• _WORK REQUEST_
Please answer from the post about a first programming job: what did the writer do with the time freed up by the script?

• _GIVEN TEXT_
========

First I had to graduate from grade school, then do the middle school thing, then sit thru the high school thing. I guess 14 or so years?

(Edited to add, at the time there was a moral craze about credentialism; thou shalt not hire a programmer without a BS degree. At least if you didn't live on the coasts. And this was about a decade before the dotcom craze)

There are also some moral questions, like I was being paid to test impaired telecom circuits for an end user financial institution, but I saw I could replace 90% of my labor with a "telix" script (like the procomm terminal program but arguably better, or kind of like an inferior version of "expect") of moderately short length. So, seeing as I worked alone second shift, I was somewhat less productive for about one night as I wrote my script, and the for the next ... long time ... I read magazines and did my college homework (for the kids out there, magazines are like a static website, only updated monthly, and they print it out for you... like another obsolete technology, the "newspaper", but updated monthly rather than daily) and eventually graduated and got a "real" job, etc.

So my first gig was automating my job for about one day and then maintenance of legacy code, and monitoring the automation for performance.

My boss eventually caught me because I got bored and started rewiring things and generally going "above and beyond the call of duty" and I figured I was about to get fired or promoted; turns out he wanted to promote me but there were no job openings between the time I got caught and when I graduated college. Which is how I dodged the bullet of maintaining stock trading COBOL code for the rest of my life.

========

[Stored records]

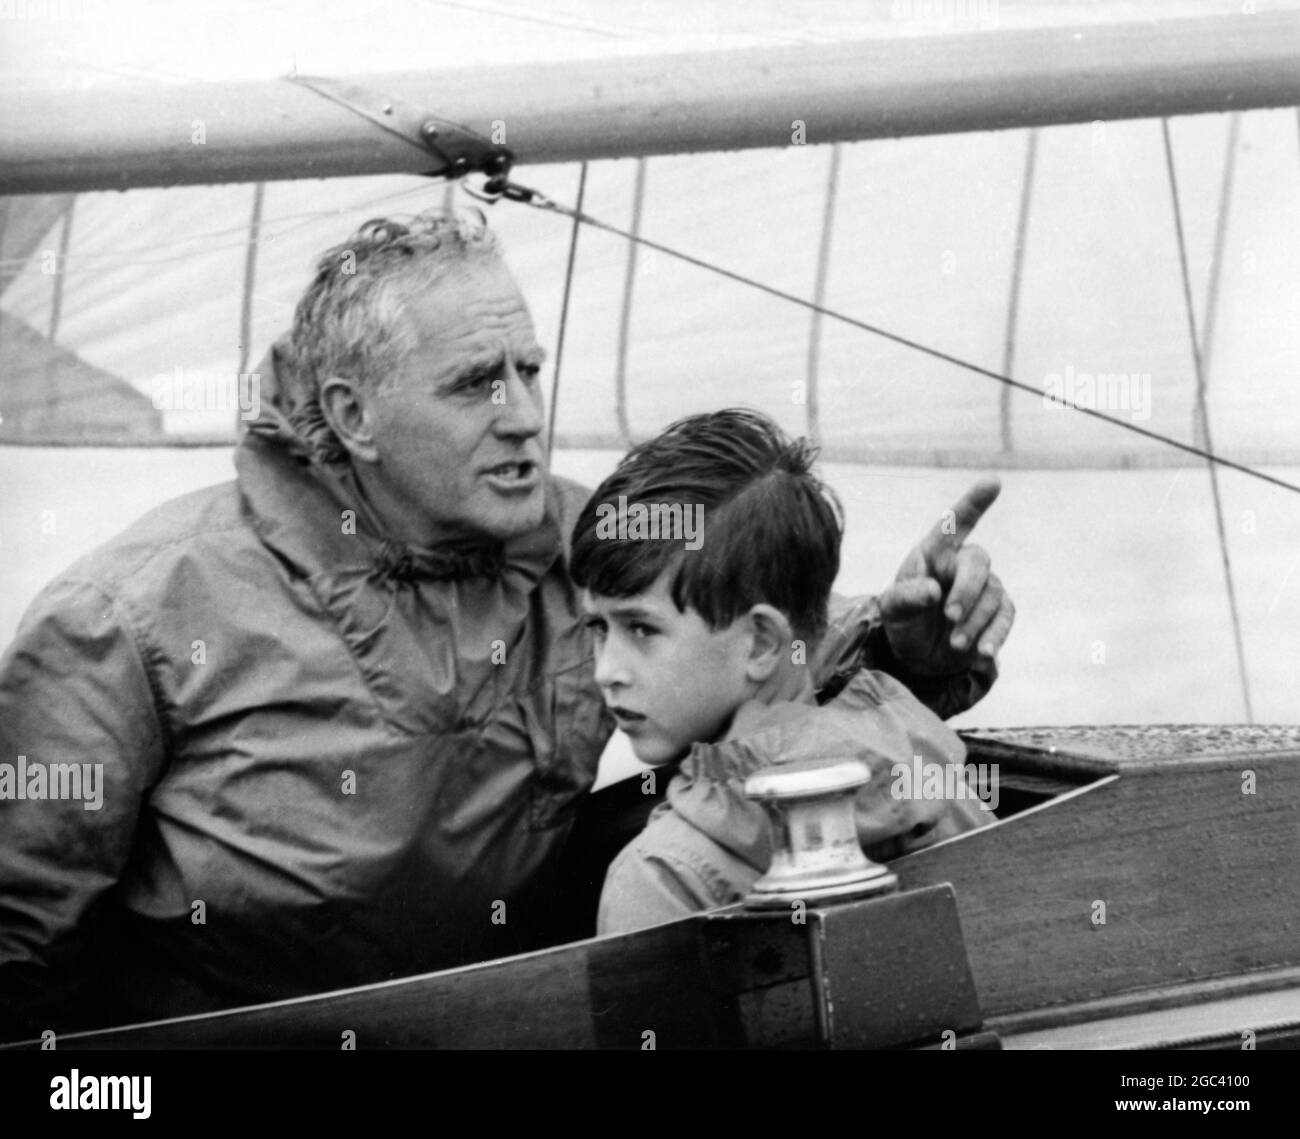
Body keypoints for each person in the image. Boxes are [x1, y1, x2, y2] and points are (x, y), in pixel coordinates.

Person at [0, 209, 1013, 1041]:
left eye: (529, 369)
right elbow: (20, 947)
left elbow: (765, 653)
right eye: (477, 382)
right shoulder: (124, 616)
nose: (525, 412)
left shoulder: (591, 543)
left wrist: (906, 644)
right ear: (353, 415)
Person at [568, 409, 993, 934]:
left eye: (641, 629)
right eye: (597, 628)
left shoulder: (658, 880)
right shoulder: (932, 776)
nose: (606, 670)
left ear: (763, 643)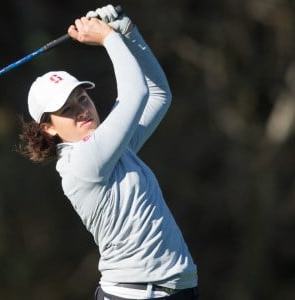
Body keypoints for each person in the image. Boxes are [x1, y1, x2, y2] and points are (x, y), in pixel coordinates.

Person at [17, 5, 199, 300]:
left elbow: (158, 94)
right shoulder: (82, 163)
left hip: (175, 291)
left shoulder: (113, 146)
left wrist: (127, 31)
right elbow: (135, 93)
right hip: (137, 296)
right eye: (67, 110)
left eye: (83, 98)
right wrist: (108, 39)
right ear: (48, 128)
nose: (82, 111)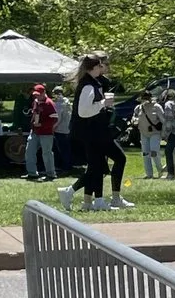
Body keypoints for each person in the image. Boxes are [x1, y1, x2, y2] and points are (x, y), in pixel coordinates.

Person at [64, 54, 128, 212]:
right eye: (100, 65)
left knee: (97, 166)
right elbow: (83, 112)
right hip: (91, 132)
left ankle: (92, 201)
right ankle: (71, 192)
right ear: (93, 68)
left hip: (95, 131)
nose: (103, 68)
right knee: (99, 166)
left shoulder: (93, 83)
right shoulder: (88, 86)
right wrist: (102, 103)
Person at [24, 82, 59, 181]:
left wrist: (42, 125)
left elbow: (55, 119)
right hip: (34, 131)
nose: (36, 96)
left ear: (43, 93)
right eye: (35, 94)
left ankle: (51, 174)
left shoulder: (49, 103)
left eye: (38, 94)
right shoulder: (35, 102)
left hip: (46, 133)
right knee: (29, 151)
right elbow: (35, 114)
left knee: (47, 153)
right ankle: (32, 173)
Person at [135, 88, 167, 181]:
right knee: (145, 154)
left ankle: (160, 171)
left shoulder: (157, 107)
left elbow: (163, 120)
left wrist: (165, 133)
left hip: (155, 133)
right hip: (143, 133)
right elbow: (135, 117)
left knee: (154, 152)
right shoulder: (139, 108)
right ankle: (149, 174)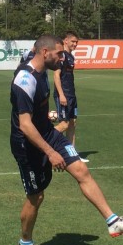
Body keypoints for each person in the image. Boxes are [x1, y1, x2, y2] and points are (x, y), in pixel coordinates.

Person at [10, 34, 123, 245]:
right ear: (45, 53)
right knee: (36, 197)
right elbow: (24, 125)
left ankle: (113, 221)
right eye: (59, 54)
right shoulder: (25, 79)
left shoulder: (43, 73)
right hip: (26, 143)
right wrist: (50, 153)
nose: (62, 58)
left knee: (81, 170)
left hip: (48, 134)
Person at [53, 31, 89, 162]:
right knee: (63, 125)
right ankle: (44, 146)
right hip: (64, 96)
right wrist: (61, 95)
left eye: (77, 42)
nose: (75, 44)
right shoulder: (61, 56)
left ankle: (72, 155)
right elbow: (56, 76)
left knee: (73, 123)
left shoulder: (70, 57)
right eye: (73, 41)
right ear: (65, 41)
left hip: (71, 95)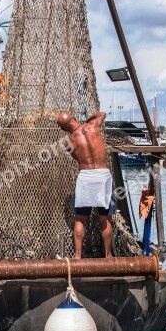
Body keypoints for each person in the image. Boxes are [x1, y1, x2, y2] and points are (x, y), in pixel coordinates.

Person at [57, 111, 114, 259]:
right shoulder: (93, 125)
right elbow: (102, 114)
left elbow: (76, 157)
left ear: (63, 129)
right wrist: (86, 121)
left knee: (80, 219)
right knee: (105, 218)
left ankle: (77, 255)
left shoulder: (67, 142)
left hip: (86, 176)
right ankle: (108, 256)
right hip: (102, 175)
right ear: (74, 119)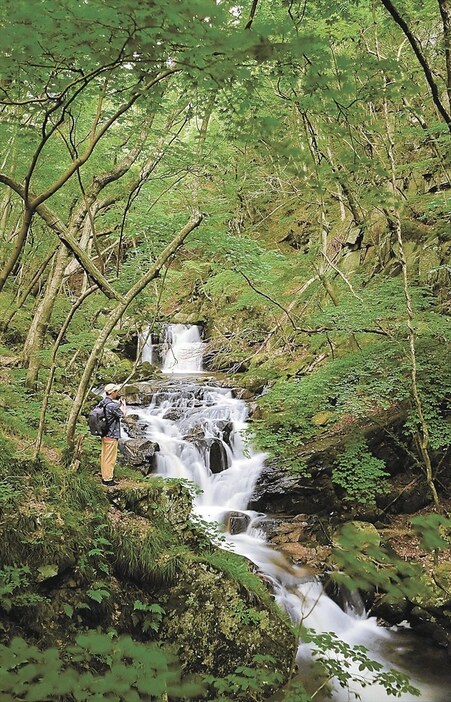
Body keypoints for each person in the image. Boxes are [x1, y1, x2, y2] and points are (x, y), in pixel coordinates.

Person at [99, 383, 126, 486]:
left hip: (104, 434)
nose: (117, 393)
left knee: (105, 456)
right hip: (112, 434)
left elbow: (110, 411)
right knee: (110, 458)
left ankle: (104, 475)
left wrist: (117, 405)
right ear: (112, 392)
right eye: (116, 391)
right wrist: (123, 405)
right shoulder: (113, 405)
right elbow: (123, 414)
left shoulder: (103, 402)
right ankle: (108, 479)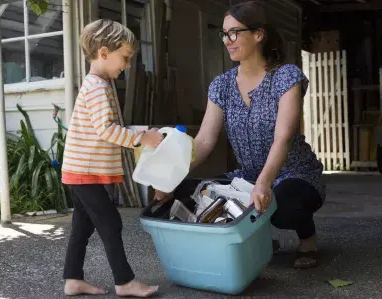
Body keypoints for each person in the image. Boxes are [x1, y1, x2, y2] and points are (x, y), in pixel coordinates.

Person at [156, 1, 325, 269]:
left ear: (258, 34)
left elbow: (283, 137)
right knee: (190, 192)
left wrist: (264, 183)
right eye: (224, 33)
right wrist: (171, 176)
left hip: (295, 174)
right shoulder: (221, 85)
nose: (227, 40)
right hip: (247, 176)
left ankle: (308, 238)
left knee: (282, 205)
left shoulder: (286, 77)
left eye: (234, 32)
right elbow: (204, 141)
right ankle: (260, 239)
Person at [61, 19, 162, 297]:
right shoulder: (97, 87)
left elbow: (107, 126)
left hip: (80, 170)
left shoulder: (100, 83)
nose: (127, 65)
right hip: (85, 172)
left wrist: (141, 132)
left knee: (82, 226)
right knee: (110, 223)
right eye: (125, 58)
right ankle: (125, 281)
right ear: (104, 53)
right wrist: (141, 138)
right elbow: (106, 130)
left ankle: (73, 279)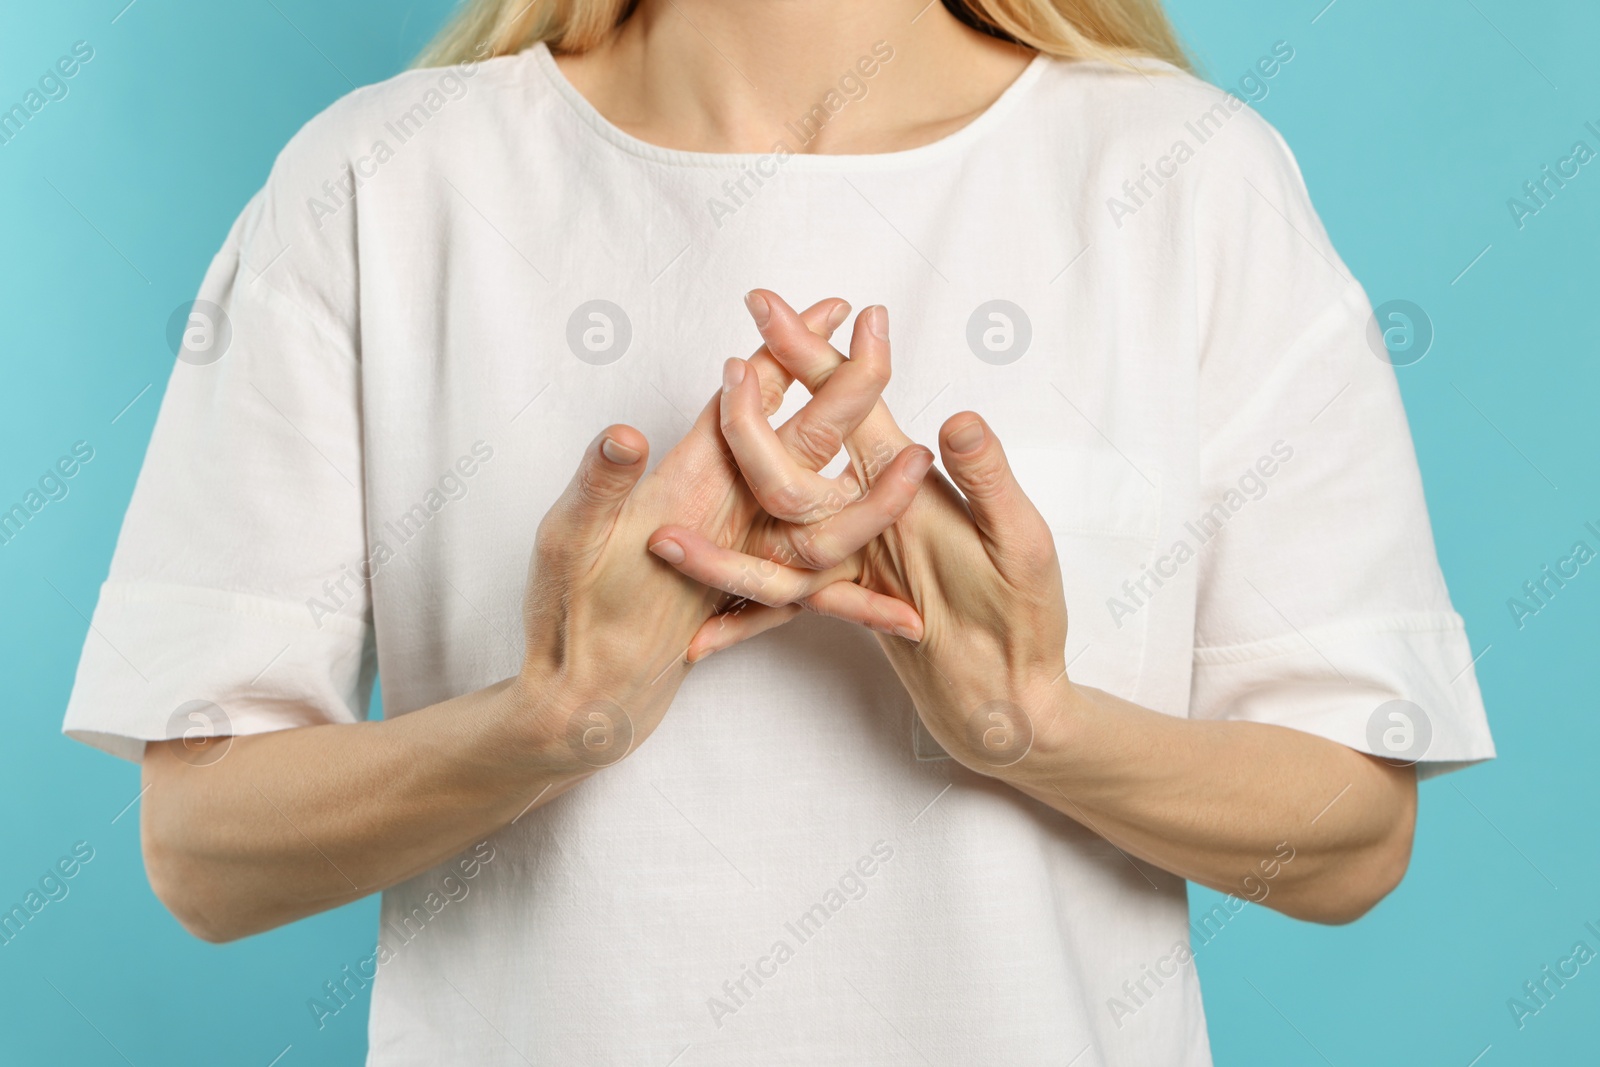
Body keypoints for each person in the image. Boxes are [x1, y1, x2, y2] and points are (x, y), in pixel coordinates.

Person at [63, 0, 1495, 1062]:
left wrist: (1026, 722)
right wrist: (554, 718)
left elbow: (1352, 835)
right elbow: (202, 850)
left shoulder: (1189, 182)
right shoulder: (379, 183)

========

• _RESULT_
The writer read magazines and did college homework.